Sara, silent, traced and retraced her plate rim with her index finger. Delia shrugged, meaning
I don't know
, possibly meaning
What's a roofer?

“She's working on it,” Katy said, a note of warning in her voice.

“Well, she should be,” James said.

“If you tell her that?” Katy said. “You'd better send her a check.” Katy had become sharp-tongued—when had that begun? (Was it the boyfriend?) And too, she'd developed a mature woman's body, solid-hipped, full-breasted, vexing. Sixteen. Hadn't she been shy? Nothing about her seemed shy.

“How long has the roof leaked?” he said.

Katy shrugged. “A while.”

And the image rose of a four-gallon bucket filling with water, a steady clear line from ceiling to bucket, dully pinging in the dark of the bathroom he'd retiled years ago.

“Wait,” he said. “Isn't there a light fixture in that ceiling?”

“Oh,” Katy said. “We don't use it.”

“Fine, fine,” he said, his face now hot. After he cleared the lunch plates and served the girls cookies, he wrote a three-thousand-dollar check to Nora.

“Perfect,” Katy said.

He'd just paid Theo's tuition, the girls' medical insurance; each month he contributed to their college funds. The latest
check to Nora? He had not meant to defer, but then—what? Months ago he'd been impulsive with investments—a stock gambit had failed. He'd been stunned by his misjudgment; at least it was private, not professional. And now? He needed to transfer funds; he had not stopped at the bank. Next week he'd be paid. He loved his daughters—of course he loved them. Still, one gap, then another, would open between intentions and results.

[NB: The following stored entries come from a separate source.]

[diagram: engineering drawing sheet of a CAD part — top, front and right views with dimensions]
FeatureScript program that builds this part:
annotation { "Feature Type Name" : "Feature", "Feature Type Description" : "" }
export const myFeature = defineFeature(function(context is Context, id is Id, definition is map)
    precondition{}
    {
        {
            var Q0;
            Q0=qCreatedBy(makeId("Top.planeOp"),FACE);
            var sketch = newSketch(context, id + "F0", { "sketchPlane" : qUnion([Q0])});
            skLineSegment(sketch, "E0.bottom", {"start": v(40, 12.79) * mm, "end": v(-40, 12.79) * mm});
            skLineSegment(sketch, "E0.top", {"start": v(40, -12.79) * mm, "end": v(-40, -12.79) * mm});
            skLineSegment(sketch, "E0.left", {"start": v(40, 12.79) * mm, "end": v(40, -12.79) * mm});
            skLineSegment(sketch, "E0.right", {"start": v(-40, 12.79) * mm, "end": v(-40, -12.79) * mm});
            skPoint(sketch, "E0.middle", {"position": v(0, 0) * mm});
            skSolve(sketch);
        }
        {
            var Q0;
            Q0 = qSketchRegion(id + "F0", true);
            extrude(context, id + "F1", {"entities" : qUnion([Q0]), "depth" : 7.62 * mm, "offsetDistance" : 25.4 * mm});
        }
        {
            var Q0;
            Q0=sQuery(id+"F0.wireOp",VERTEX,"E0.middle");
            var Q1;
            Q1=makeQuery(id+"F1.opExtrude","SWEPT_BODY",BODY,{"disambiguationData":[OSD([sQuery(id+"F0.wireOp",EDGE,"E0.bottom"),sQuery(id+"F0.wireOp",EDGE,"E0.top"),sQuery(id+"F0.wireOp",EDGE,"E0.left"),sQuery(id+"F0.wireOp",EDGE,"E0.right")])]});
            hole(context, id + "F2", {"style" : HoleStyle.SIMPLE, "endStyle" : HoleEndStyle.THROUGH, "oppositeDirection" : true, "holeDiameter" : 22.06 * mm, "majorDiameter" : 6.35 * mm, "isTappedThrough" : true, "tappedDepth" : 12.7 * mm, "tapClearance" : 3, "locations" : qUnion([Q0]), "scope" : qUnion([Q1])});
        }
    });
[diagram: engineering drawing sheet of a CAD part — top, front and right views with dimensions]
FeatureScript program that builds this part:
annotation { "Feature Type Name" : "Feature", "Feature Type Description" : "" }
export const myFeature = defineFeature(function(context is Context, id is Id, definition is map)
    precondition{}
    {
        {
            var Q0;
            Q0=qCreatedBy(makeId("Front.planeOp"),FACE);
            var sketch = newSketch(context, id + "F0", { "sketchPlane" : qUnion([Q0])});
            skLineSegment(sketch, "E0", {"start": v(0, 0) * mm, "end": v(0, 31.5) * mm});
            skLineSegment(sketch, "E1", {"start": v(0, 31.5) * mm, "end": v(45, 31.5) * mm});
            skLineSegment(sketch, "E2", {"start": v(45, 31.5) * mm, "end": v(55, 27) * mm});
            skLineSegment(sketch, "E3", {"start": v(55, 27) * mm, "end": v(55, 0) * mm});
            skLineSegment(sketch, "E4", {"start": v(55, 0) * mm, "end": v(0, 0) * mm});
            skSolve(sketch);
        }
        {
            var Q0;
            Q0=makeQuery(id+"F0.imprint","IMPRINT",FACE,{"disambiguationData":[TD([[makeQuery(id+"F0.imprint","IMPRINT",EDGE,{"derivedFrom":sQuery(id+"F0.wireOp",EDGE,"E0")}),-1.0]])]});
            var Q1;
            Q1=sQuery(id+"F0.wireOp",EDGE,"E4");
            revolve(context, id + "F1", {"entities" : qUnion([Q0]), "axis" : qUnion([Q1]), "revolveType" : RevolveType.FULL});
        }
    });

When he pictured the house (and often in those years he did not: his daughters simply appeared in restaurants or at the doors of train stations or cars, or in his own condominium), he pictured it as it had been before he moved out. If prompted, he could recall the flooded storage room, the seasonal wind damage, the annual need to regrade the drive and add gravel. But in his mind, the drive was well graded, and the house had neither a leaking bathroom ceiling nor a splintering deck. No, for James thick towels still filled the closets, along with new sheets, new boots, new coats; in the leak-free bathroom, amber glycerin soaps and pastel-handled toothbrushes lined the tile counter (these from the era the Murphys moved in year-round, after Rome, before Delia or even Sara—when Nora spent hours at the department store with Katy and Theo to distract them). What could he say of this? It was not the only slippage.